O tenente-brigadeiro do ar Carlos Almeida Baptista Júnior, ex-comandante da Aeronáutica, afirmou em depoimento à Polícia Federal (PF) que o general Marco Antonio Freire Gomes, ex-comandante do Exército, ameaçou prender o ex-presidente Jair Bolsonaro se ele prosseguisse com uma tentativa de golpe de Estado.

O depoimento foi prestado no âmbito do inquérito sobre uma suposta trama golpista elaborada na cúpula do governo de Bolsonaro. O sigilo das declarações foi levantado nesta sexta-feira (15) pelo relator do caso no Supremo Tribunal Federal (STF), ministro Alexandre de Moraes. “Após o presidente Jair Bolsonaro sugerir a possibilidade de recorrer a medidas constitucionais para atentar contra a democracia, como a GLO, estado de defesa ou estado de sítio, o ex-comandante da Força Aérea Brasileira (FAB), general Freire Gomes, afirmou que, se isso acontecesse, teria que prender o presidente da República”, declarou Baptista Jr.
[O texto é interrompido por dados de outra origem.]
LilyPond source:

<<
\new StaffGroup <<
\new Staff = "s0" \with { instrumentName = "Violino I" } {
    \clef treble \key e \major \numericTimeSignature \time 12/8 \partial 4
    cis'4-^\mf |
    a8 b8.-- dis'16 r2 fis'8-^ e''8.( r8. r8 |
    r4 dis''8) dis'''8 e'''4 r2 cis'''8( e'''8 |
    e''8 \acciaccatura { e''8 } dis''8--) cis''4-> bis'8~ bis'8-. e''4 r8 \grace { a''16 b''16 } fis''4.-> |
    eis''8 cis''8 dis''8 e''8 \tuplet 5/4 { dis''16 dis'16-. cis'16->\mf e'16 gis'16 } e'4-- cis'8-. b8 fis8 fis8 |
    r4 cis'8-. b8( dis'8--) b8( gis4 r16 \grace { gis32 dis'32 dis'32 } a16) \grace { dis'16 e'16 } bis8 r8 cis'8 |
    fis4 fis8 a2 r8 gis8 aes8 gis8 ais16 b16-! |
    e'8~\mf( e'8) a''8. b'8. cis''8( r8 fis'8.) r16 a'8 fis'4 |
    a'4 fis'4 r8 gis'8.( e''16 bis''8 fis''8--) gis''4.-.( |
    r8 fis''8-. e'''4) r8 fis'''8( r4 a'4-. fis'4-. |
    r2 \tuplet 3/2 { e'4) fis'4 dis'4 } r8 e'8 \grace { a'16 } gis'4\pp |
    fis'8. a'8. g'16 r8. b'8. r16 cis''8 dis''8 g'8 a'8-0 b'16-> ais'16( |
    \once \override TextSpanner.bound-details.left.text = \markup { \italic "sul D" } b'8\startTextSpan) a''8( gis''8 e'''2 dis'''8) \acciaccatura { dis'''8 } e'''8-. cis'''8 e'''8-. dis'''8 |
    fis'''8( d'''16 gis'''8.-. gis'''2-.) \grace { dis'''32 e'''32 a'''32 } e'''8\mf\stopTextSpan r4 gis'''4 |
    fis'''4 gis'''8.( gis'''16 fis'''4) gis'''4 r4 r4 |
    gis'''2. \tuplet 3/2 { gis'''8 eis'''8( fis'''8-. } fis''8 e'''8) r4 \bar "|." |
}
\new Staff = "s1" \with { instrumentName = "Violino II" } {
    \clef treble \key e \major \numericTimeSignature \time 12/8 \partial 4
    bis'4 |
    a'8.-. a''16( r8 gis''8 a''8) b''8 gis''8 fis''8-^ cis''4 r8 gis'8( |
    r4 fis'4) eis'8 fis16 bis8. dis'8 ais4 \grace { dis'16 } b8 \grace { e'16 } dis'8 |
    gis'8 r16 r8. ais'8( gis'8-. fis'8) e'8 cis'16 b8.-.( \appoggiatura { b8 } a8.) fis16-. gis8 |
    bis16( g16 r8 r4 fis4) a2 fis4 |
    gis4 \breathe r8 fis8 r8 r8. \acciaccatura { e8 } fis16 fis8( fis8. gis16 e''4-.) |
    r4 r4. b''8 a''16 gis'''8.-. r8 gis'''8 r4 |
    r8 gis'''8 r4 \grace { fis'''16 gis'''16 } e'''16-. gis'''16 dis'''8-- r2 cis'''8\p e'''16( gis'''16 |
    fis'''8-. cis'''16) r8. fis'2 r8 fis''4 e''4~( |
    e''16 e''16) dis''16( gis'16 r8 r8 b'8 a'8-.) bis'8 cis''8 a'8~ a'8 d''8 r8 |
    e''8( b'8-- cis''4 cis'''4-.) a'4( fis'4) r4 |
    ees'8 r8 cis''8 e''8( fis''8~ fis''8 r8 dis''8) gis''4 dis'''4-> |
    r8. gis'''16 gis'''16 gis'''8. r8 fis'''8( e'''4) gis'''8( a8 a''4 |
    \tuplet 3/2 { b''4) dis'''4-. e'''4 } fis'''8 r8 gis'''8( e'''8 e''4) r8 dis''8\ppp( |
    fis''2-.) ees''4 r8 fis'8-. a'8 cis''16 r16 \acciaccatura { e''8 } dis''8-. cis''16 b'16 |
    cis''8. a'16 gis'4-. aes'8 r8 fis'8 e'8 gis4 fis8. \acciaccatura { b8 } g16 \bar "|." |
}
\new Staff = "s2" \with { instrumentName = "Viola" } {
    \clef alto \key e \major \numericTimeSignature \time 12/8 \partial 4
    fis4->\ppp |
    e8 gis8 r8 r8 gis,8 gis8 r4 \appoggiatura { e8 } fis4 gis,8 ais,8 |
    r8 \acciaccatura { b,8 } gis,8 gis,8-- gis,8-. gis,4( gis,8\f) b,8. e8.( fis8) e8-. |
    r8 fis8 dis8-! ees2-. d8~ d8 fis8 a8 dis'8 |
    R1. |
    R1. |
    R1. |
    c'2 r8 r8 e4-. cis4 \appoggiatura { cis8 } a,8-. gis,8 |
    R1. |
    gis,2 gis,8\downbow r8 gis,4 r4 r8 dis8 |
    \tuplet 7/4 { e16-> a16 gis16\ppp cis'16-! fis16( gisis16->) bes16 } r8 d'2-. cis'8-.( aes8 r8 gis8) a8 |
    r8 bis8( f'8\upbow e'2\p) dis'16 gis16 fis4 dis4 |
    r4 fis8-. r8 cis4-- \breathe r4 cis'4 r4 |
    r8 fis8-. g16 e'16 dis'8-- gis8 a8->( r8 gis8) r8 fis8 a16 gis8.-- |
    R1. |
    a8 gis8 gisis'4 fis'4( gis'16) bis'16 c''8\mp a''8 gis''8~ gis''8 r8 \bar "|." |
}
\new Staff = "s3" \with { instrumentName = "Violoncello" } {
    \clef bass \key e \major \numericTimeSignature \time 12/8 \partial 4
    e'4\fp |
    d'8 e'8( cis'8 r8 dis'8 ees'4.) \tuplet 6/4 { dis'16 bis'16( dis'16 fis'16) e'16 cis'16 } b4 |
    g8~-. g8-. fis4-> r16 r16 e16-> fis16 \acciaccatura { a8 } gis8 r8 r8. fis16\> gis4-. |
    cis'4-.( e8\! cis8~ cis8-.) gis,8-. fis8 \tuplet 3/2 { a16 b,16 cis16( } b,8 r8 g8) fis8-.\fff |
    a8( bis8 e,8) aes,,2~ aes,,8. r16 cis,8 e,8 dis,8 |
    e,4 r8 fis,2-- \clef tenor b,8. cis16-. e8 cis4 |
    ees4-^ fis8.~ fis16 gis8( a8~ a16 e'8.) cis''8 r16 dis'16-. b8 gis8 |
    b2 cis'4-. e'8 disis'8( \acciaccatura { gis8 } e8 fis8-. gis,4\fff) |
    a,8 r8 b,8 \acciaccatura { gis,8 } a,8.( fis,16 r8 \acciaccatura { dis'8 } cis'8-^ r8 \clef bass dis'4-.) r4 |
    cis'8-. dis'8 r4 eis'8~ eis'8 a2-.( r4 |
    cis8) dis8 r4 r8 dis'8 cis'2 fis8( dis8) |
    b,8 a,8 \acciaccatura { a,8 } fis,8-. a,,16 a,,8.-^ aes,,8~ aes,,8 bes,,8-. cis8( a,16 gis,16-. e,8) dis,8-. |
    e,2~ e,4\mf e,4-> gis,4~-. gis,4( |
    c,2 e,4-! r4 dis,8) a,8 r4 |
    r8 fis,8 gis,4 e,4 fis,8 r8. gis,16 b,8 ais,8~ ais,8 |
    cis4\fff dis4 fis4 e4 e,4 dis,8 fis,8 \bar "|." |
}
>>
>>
Baptista Jr. também relatou que Freire Gomes desencorajou Bolsonaro a utilizar argumentos jurídicos para promover um golpe, como a decretação de estado de sítio, estado de defesa ou Garantia da Lei e da Ordem (GLO). De acordo com o relatório da PF, Baptista Jr. destacou que, durante uma reunião com Bolsonaro, deixou claro sua oposição a qualquer plano golpista e que não via mais viabilidade para o então presidente permanecer no cargo.

“Em outra reunião entre os comandantes das Forças Armadas e o então presidente Jair Bolsonaro, o depoente deixou claro a Bolsonaro que não havia nenhuma possibilidade dele permanecer no poder após o término de seu mandato. Também afirmou ao então presidente que não aceitaria qualquer tentativa de ruptura institucional para mantê-lo no cargo”, relata o relatório da PF sobre o depoimento.

Carlos-Almeida Baptista Júnior acrescentou ter participado de cinco ou seis reuniões com Bolsonaro e os outros comandantes das Forças Armadas após a eleição presidencial de 2022. Ele disse ter alertado o presidente que não havia fraude nas urnas eletrônicas, uma tese defendida pelos apoiadores de Bolsonaro para justificar a permanência no poder. Segundo o relatório da PF, o ex-comandante disse que Bolsonaro estava informado sobre o trabalho do representante da Aeronáutica na Comissão de Fiscalização das Eleições e foi avisado de que nenhuma fraude havia sido encontrada na votação do primeiro ou do segundo turno. O único que “colocou as tropas à disposição” de Bolsonaro, de acordo com Baptista Jr., foi o almirante Almir Garnier, ex-comandante da Marinha.

Questionado sobre quando foi apresentada uma minuta para a decretação de golpe, Baptista Jr. disse que o documento foi mostrado aos comandantes das Forças Armadas em uma reunião no Ministério da Defesa, em 14 de dezembro de 2022, pelo então titular da pasta, general Paulo Sérgio de Oliveira. Segundo o relato do ex-comandante da Aeronáutica, Oliveira colocou a minuta sobre uma mesa e disse que gostaria de apresentar o documento “para conhecimento e revisão”. “A Força Aérea não admitiria tal hipótese (Golpe de Estado)”, afirmou Baptista Jr. durante o depoimento à PF. Ele também mencionou que Freire Gomes expressou discordância com a hipótese de analisar o conteúdo da minuta.